KANAZAWA, Japan, January 21, 2019
KANAZAWA, Japan, January 21, 2019 /PRNewswire/ --
Researchers at Kanazawa University and University of Tsukuba report in Chemistry - A European Journal the synthesis of a closed molecular cage with areas that can be opened. The opening is achieved through chemical reactions that break the molecular units acting as closures.
Molecular cages offer the possibility to encapsulate ions or other molecules. If the cage structure has a 'hatch' that can be opened or closed in a controllable way, it can operate as a molecular gate. Now, Shigehisa Akine from Kanazawa University and coworkers have designed a new type of molecular cage with a hatch that opens through a particular chemical reaction: disulfide exchange.
The structure synthesized by the researchers is a metallomolecular cage, involving three cobalt ions linked by three cystamine ligands. (Cystamine is an organic disulfide: the molecule features two bound sulfur atoms to each of which an ethylamine group is attached.) In its as-synthesized configuration, the cage is closed.
Experimental and computational studies of the cage structure showed that the cystamine ligands close off areas that would otherwise be apertures. The researchers therefore speculated that reactions with thiolate anions would open up these 'blocked' apertures, since disulfide-thiolate anion reactions are known to cleave disulfide bonds, and hence break the cystamines into two parts.

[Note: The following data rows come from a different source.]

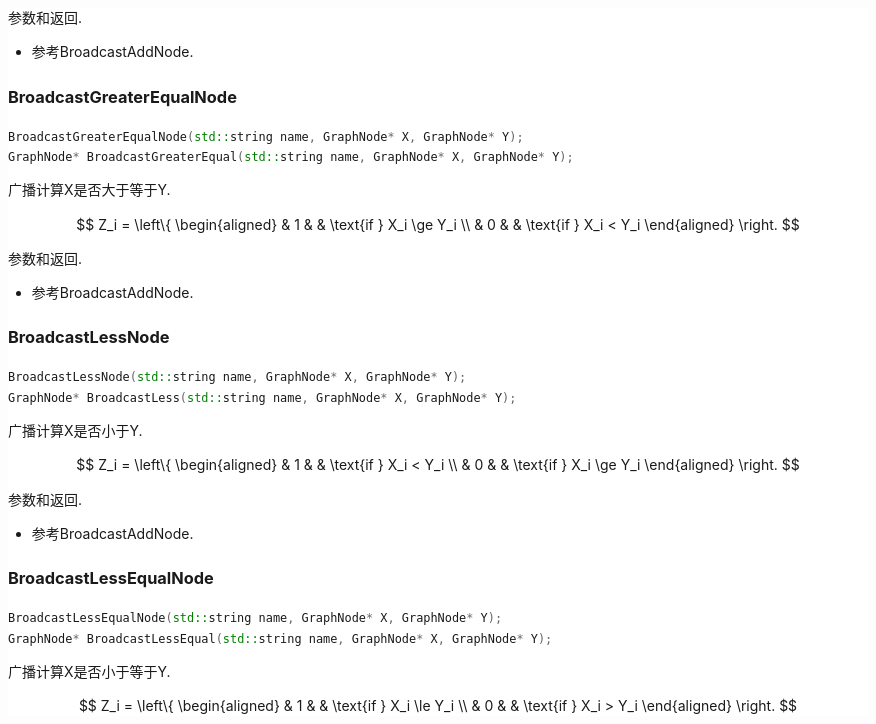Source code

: 参数和返回.

- 参考BroadcastAddNode.

### BroadcastGreaterEqualNode

```c++
BroadcastGreaterEqualNode(std::string name, GraphNode* X, GraphNode* Y);
GraphNode* BroadcastGreaterEqual(std::string name, GraphNode* X, GraphNode* Y);
```

广播计算X是否大于等于Y.

$$
Z_i = \left\{
\begin{aligned}
& 1 & & \text{if } X_i \ge Y_i \\
& 0 & & \text{if } X_i < Y_i
\end{aligned}
\right.
$$

参数和返回.

- 参考BroadcastAddNode.

### BroadcastLessNode

```c++
BroadcastLessNode(std::string name, GraphNode* X, GraphNode* Y);
GraphNode* BroadcastLess(std::string name, GraphNode* X, GraphNode* Y);
```

广播计算X是否小于Y.

$$
Z_i = \left\{
\begin{aligned}
& 1 & & \text{if } X_i < Y_i \\
& 0 & & \text{if } X_i \ge Y_i
\end{aligned}
\right.
$$

参数和返回.

- 参考BroadcastAddNode.

### BroadcastLessEqualNode

```c++
BroadcastLessEqualNode(std::string name, GraphNode* X, GraphNode* Y);
GraphNode* BroadcastLessEqual(std::string name, GraphNode* X, GraphNode* Y);
```

广播计算X是否小于等于Y.

$$
Z_i = \left\{
\begin{aligned}
& 1 & & \text{if } X_i \le Y_i \\
& 0 & & \text{if } X_i > Y_i
\end{aligned}
\right.
$$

In order to test the hypothesis that reactions with thiolate anions can convert the initially closed cage into an open one, Akine and coworkers investigated the uptake of cesium ions (Cs[+]), as these would indeed fit in the opened cage.
The scientists first exposed the molecules to cesium ions in the absence of thiolate ions and monitored subsequent structural changes by means of nuclear magnetic resonance (NMR) spectroscopy. After about 14 hours, a 50% uptake of Cs[+] had happened. Then, the same procedure was carried out with thiolate ions present. Already after 1 hour, a 50% Cs[+] uptake was observed. The NMR signal for the open cage, however, was not observed, suggesting that only a small fraction of the molecules had opened up.

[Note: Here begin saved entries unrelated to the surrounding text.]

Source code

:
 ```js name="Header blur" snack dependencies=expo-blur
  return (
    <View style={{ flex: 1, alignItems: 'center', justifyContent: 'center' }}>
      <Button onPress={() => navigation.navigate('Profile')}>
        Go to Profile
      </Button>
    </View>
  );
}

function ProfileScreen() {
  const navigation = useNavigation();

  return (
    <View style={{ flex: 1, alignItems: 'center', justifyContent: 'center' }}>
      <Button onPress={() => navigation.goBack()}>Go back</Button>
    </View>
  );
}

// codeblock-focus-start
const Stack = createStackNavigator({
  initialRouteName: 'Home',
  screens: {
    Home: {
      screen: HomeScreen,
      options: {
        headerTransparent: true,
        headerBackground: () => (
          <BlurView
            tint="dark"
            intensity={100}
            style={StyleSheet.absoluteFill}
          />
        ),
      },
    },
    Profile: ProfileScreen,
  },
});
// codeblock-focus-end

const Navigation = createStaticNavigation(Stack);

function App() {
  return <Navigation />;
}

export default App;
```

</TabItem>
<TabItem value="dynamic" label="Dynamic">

Additional measurements confirmed that the cesium ion gets indeed encapsulated in the closed cage, and that the thiolate anion, and not an amine also present in the mix, causes the uptake of Cs[+]. Akine and coworkers conclude that "the concept of the metallomolecular cage with open/close functions is believed to be useful to construct molecular containers in which a specific guest can be entrapped or released upon external stimulus, and the on-demand guest uptake/release systems would be applied to new functional systems with a unique responsive behavior."

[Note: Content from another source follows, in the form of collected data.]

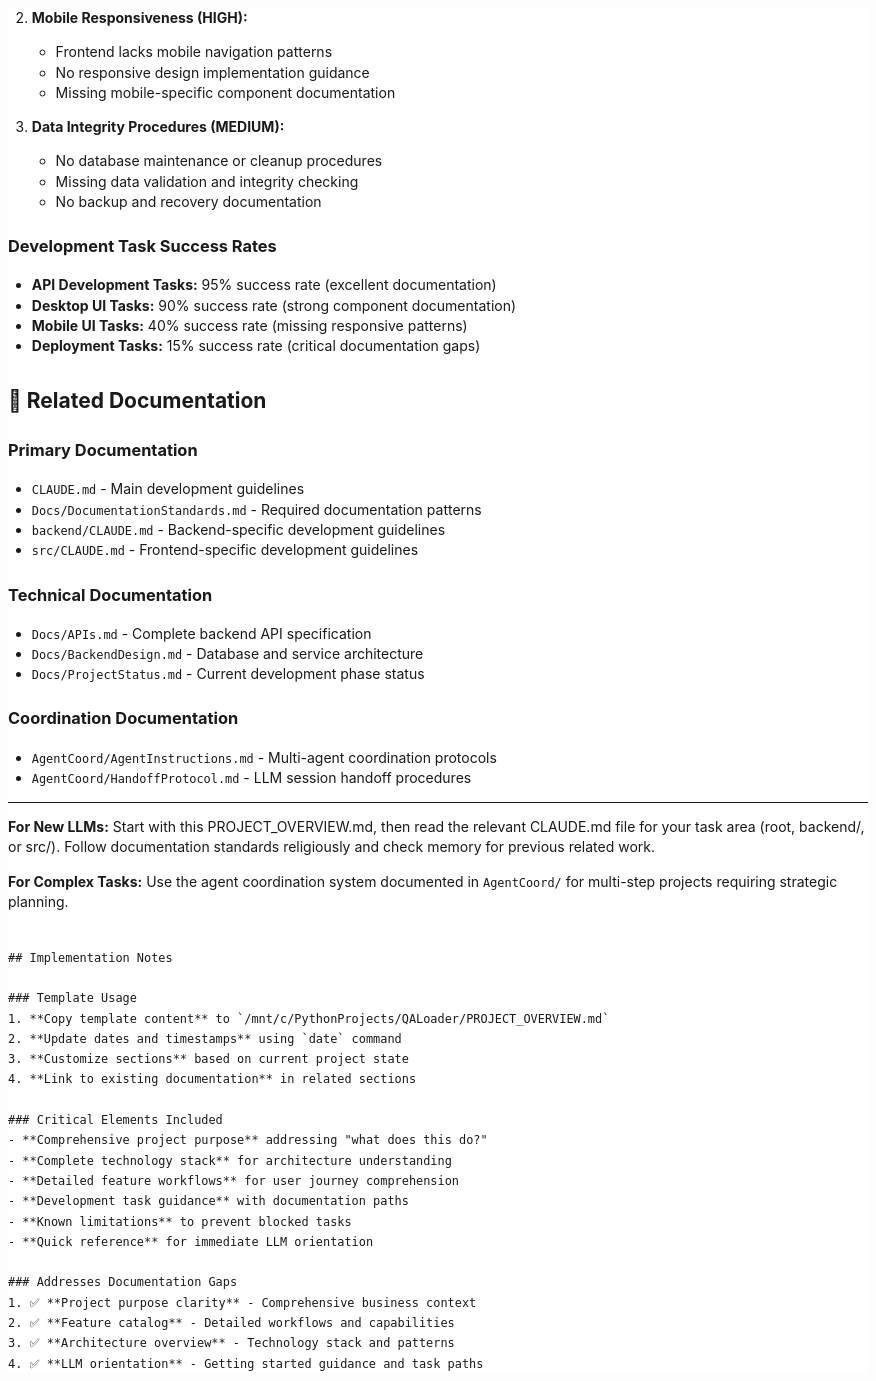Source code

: 2. **Mobile Responsiveness (HIGH):**
   - Frontend lacks mobile navigation patterns
   - No responsive design implementation guidance
   - Missing mobile-specific component documentation

3. **Data Integrity Procedures (MEDIUM):**
   - No database maintenance or cleanup procedures
   - Missing data validation and integrity checking
   - No backup and recovery documentation

### Development Task Success Rates
- **API Development Tasks:** 95% success rate (excellent documentation)
- **Desktop UI Tasks:** 90% success rate (strong component documentation)
- **Mobile UI Tasks:** 40% success rate (missing responsive patterns)
- **Deployment Tasks:** 15% success rate (critical documentation gaps)

## 🔗 Related Documentation

### Primary Documentation
- `CLAUDE.md` - Main development guidelines
- `Docs/DocumentationStandards.md` - Required documentation patterns
- `backend/CLAUDE.md` - Backend-specific development guidelines
- `src/CLAUDE.md` - Frontend-specific development guidelines

### Technical Documentation
- `Docs/APIs.md` - Complete backend API specification
- `Docs/BackendDesign.md` - Database and service architecture
- `Docs/ProjectStatus.md` - Current development phase status

### Coordination Documentation
- `AgentCoord/AgentInstructions.md` - Multi-agent coordination protocols
- `AgentCoord/HandoffProtocol.md` - LLM session handoff procedures

---

**For New LLMs:** Start with this PROJECT_OVERVIEW.md, then read the relevant CLAUDE.md file for your task area (root, backend/, or src/). Follow documentation standards religiously and check memory for previous related work.

**For Complex Tasks:** Use the agent coordination system documented in `AgentCoord/` for multi-step projects requiring strategic planning.
```

## Implementation Notes

### Template Usage
1. **Copy template content** to `/mnt/c/PythonProjects/QALoader/PROJECT_OVERVIEW.md`
2. **Update dates and timestamps** using `date` command
3. **Customize sections** based on current project state
4. **Link to existing documentation** in related sections

### Critical Elements Included
- **Comprehensive project purpose** addressing "what does this do?"
- **Complete technology stack** for architecture understanding
- **Detailed feature workflows** for user journey comprehension
- **Development task guidance** with documentation paths
- **Known limitations** to prevent blocked tasks
- **Quick reference** for immediate LLM orientation

### Addresses Documentation Gaps
1. ✅ **Project purpose clarity** - Comprehensive business context
2. ✅ **Feature catalog** - Detailed workflows and capabilities
3. ✅ **Architecture overview** - Technology stack and patterns
4. ✅ **LLM orientation** - Getting started guidance and task paths
```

Thiolates (also known as mercaptides) are salts consisting of a countercation and a thiolate anion, which in turn consists of sulfur attached to an organic rest.
Thiolate anions react with disulfides (two bound sulfur atoms), breaking the S-S bond.
Shigehisa Akine from Kanazawa University and coworkers have now used this chemical reaction to open up an originally closed, caged-like molecule. They were able to first synthesize cage-like molecules with 3 cystamine ligands closing off 'holes' in the molecules. Cystamines are symmetric molecules with a disulfide at its centre. Reactions with thiolate anions break the cystamines into two parts, which leads to the cage having holes through which atoms or ions - Akine and coworkers demonstrated the idea with Cs[+] ions - can enter.
Shigehisa Akine, Masato Miyashita & and Tatsuya Nabeshima. A closed metallomolecular cage that can open its aperture by disulfide exchange, Chem. Eur. J. 10.1002/chem.201805359
Fig.1 Initially closed molecular cage (left). Disulfide bonds can be broken via reactions with thiolate anions, resulting in the formation of apertures (right).
Front cover of Chem. Eur. J. 10.1002/chem.201805359 showing the research by Shigehisa Akine et al. that is published in this issue.
About Nano Life Science Institute (WPI-NanoLSI)
Nano Life Science Institute (NanoLSI), Kanazawa University is a research center established in 2017 as part of the World Premier International Research Center Initiative of the Ministry of Education, Culture, Sports, Science and Technology. The objective of this initiative is to form world-tier research centers. NanoLSI combines the foremost knowledge of bio-scanning probe microscopy to establish 'nano-endoscopic techniques' to directly image, analyze, and manipulate biomolecules for insights into mechanisms governing life phenomena such as diseases.
About Kanazawa University
As the leading comprehensive university on the Sea of Japan coast, Kanazawa University has contributed greatly to higher education and academic research in Japan since it was founded in 1949. The University has three colleges and 17 schools offering courses in subjects that include medicine, computer engineering, and humanities.
The University is located on the coast of the Sea of Japan in Kanazawa - a city rich in history and culture. The city of Kanazawa has a highly respected intellectual profile since the time of the fiefdom (1598-1867). Kanazawa University is divided into two main campuses: Kakuma and Takaramachi for its approximately 10,200 students including 600 from overseas.